I want to sew, I want to take more photos, I want to get some of my favorite photos printed, I want to exercise, I want to write-everyday, I want to play with the kids without having a to-do list on my mind, I want to be happy, I want to find that part of me that has been lost in the shuffle.

I do want to add that I love my children more than anything. They are amazing! I have a hard time just plopping them in front of the TV so that I can do my thing...and when I DO do that, it is usually to clean up the kitchen/dishes or run some laundry. I try to let them play on their own (minus the TV) and some days they can get along with each other while they play together or separately, and some days it only lasts so long before they can't leave each other alone and I have to intervene.
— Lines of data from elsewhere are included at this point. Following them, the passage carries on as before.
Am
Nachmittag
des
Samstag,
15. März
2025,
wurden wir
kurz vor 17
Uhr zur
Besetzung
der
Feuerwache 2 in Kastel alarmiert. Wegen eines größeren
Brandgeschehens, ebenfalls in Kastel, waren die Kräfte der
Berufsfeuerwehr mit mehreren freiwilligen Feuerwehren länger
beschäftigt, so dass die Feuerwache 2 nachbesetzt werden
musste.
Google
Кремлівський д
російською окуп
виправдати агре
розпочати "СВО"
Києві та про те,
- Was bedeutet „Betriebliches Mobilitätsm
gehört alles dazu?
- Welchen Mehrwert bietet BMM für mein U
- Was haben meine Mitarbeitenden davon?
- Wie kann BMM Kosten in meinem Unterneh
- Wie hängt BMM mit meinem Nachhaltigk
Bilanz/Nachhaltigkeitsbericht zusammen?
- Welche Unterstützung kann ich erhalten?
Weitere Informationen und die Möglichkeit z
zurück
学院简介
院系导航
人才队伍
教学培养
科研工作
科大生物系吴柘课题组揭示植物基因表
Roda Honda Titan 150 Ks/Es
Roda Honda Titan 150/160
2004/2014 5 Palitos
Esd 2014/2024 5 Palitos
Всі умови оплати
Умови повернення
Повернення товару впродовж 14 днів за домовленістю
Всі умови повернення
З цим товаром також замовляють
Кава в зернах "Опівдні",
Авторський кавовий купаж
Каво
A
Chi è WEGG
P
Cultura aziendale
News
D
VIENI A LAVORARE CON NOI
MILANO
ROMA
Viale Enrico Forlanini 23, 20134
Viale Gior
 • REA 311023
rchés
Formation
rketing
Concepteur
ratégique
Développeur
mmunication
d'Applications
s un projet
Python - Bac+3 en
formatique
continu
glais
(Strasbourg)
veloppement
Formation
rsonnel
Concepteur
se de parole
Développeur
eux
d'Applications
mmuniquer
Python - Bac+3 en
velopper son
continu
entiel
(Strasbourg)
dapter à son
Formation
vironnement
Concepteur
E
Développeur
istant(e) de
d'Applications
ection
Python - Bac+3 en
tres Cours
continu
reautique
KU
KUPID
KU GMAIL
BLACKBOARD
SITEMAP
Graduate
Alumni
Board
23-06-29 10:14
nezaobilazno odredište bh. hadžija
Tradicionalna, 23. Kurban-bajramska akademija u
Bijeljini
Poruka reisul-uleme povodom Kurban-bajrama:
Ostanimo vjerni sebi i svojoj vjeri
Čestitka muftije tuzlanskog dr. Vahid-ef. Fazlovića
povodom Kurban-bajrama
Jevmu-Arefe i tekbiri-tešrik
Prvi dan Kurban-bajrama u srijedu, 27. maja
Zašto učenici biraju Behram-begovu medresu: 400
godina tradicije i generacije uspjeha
I try to let them work things out; but I know the point in which I need to step in before someone gets injured.

Am I being selfish in thinking that I should be able to do something for me every once in a while? Does becoming a mother really mean that you have to give up everything about yourself because you are all about your children now? To a point maybe. I know I love to spend time with my children. I do all I can to keep them safe, protected, clothed, fed, etc... They are my life.

But, I have lost me. Deep down I don't feel the kind of 'happy' that I should. I am having a difficult time finding the right balance in life that will allow me the happiness that I truly desire. "If mama's not happy, nobody's happy", right? I want my kids to be happy in life.

This is a big problem, and I need to work on it NOW before I let too much time pass us by.